Mexico claims the largest trade deficit of plastics in the world. Guess who's No. 2 on the list? China.
That's according to a July 23 report from El Economista. The report says Mexico imported $22.3 billion of plastics in 2014 and exported just $8.62 billion, resulting in a $13.7 billion deficit.
The U.S. is the largest exporter to Mexico, with a share of 70.1 percent, many times more than the other leading suppliers including China (7.4 percent), South Korea (4.3 percent), Germany (3.3 percent) and Canada (2.6 percent), the report said.
The report notes that Mexico's major issue is the undersupply of domestically produced plastic resins in Mexico. (The $4.5 billion Ethylene XXI complex, under construction on Mexico's Gulf Coast, will help on that front.

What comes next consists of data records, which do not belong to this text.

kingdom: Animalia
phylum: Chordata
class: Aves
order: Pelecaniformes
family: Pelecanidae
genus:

The complex is scheduled to go on stream in late 2015, and includes two polymerization plants will have a combined annual capacity of 750,000 metric tons of high density polyethylene. A third polymerization plant will produce 300,000 metric tons of low density PE annually.)
On the other side, the Society of the Plastics Industry Inc. had mentioned before that the U.S. plastics industry had its largest [yet] trade surplus with Mexico in 2013, at $10.8 billion. SPI said it was largely attributable to the North American Free Trade Agreement (NAFTA), as U.S. plastics companies continue to take advantage of duty-free access to Mexico's market.
The El Economista report also said China (-$8.4 billion) and Russia (-$8.3 billion) took second and third places on the ranking of the largest negative trade balances of plastics.
I wonder though, without knowing the details of the methodology behind the numbers, how to interpret them.
Suppose a Mexican firm makes auto parts using PP resin imported from the U.S. Those parts eventually go into assembled cars that are exported back to the U.S. If the plastic contents of cars are not singled out in customs data, a trade deficit is generated right here. But so what? Mexico turned plastics resin into higher-value-added products for another industry.
Due to the nature of the plastics industry, maybe we should take a grain of salt when looking at industry-specific data and zoom out to see the bigger picture.